By Ashley Solomon, Staff Writer
JSwipe, Tinder, JDate, Bumble, YUConnects, Hinge, SawYouAtSinai, OkCupid, and even Christian Mingle – if you’re feeling adventurous. The digital age has provided us with many new ways to meet people without ever having to leave our bedrooms. These options are especially popular among millennials, due to our lack of social skills and our inability to talk to each other without the crutch of our phones. According to The Independent, millennials spend ten hours a week on dating apps. Match.com released a mega-study in 2017 that said millennials are 125% more likely to be “addicted to dating” than older generations were; 55% of singles made a dating profile, and 40% of singles said they have dated someone they met online. Yet, 55% of people said technology has made dating harder. This raises the question: Are online dating profiles and dating apps helping people, or hurting them? As is commonplace in YU, students have many opinions on the topic, both positive and negative.
First, let’s start with the bad, because that’s more fun.
The main concern most students seem to have with dating apps is the issue of deceit. Anyone can sign up for these websites and apps. People can pretend to be anyone they want, or say anything they want. Some people are concerned with safety; there is really no way to know if you are actually talking to who you think you are talking to. Many people are concerned about being catfished, which is “a type of deceptive activity where a person creates a sock puppet social networking presence, or fake identity on a social network account, for attention seeking, bullying, or as a romance scam.” One anonymous Stern student recalls, “One time I had the sense that I was being catfished by a guy on JSwipe.

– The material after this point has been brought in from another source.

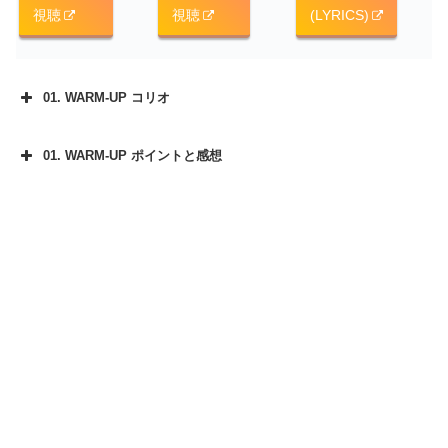
視聴
視聴
(LYRICS)
01. WARM-UP コリオ
01. WARM-UP ポイントと感想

My suspicions were very quickly confirmed when I swiped on another guy with the same exact picture. I screenshot their profiles and sent them to each other saying, ‘It seems that you are going through an identity crisis.’ Needless to say, they unmatched with me immediately. I’ve often felt bad for the people who feel the need to catfish. Firstly, they obviously didn’t think things through…what do they expect to happen once the person that they are catfishing realizes that they have been lying? People will be more upset about being lied to than they would be uninterested in you to begin with, based on your looks.”
On the other hand, app users can be truthful about who they are, but not about their interests. Another anonymous SCW student said, “The nice thing about chatting on online dating apps is that you can Google everything they say and win brownie points by pretending that you are an expert on everything that they are talking about.” Philip Nagler, YC ‘19, lamented, “In general I’m not a fan of dating apps. I prefer to meet someone in person and get to know them a little before we go out. I went on one date through a dating app and it did not go well at all. After cutting ties, my date went to extreme lengths to contact me, including sending an email to my YU email which I never gave to them. So yeah, would not recommend.” Benji Snow, Syms ‘19, is also of the opinion that it is better to meet someone organically. He said, “I’ve personally never used any of those apps before, but some of my friends have. I don’t see how anything good could ever come out of them. It’s not a natural way to meet people.”
Several have also noted that some dating apps are simply not effective. Shifra Lindenberg, Syms ‘19, said, “While [JSwipe is] an efficient app, I think it’s more used as a hookup finder like Tinder, rather than finding a long-term partner. It’s also entertaining to swipe on others, but I wouldn’t use it to find my bashert.” Another anonymous student noted, “JSwipe is like bad online shopping. The clothes look great on the models online, but when they are finally delivered, you realize that they look terrible in real life. At least clothing gets a hint and doesn’t hit you up once it’s been returned.”
Even with all the hardships that come from online dating, some people do seem to find success. Dina Stein, SCW ‘19, noted, “Despite the stigma around dating apps, they can prove to be highly effective. My sister is living proof, as she met her husband on Tinder.” JSwipe’s Instagram account boasts many pictures of engaged couples with the hashtag #startedwithaswipe. Tinder has an estimated 10 million daily users and an average of 1.5 million weekly dates from its site.
Sharon Cuchacovich, a recent Stern graduate, met her now fiancé on JSwipe. “After months of going out with all types of crazies and being that girl who had all those horrible dating stories, I met my fiancé. At first, I was talking to so many guys that I could barely keep track of his story or notice that he was different from anyone else I had ever met,” she said. “With time, I got to see that not only was he not a serial killer, but he was my other half. Sometimes people ask me why I was on an app on the first place, as if you could only be on an app if you can’t get a guy in real life, or if there is something horribly wrong with you. I don’t really have an answer, it just kind of happened. I guess God needed to put these two souls together somehow and since there was no way we would have met otherwise, an app was His best bet; it is 2018, you know? I think that app dating can be awful, but if you are very, very lucky, it can also be the most wonderful thing that can happen to you.”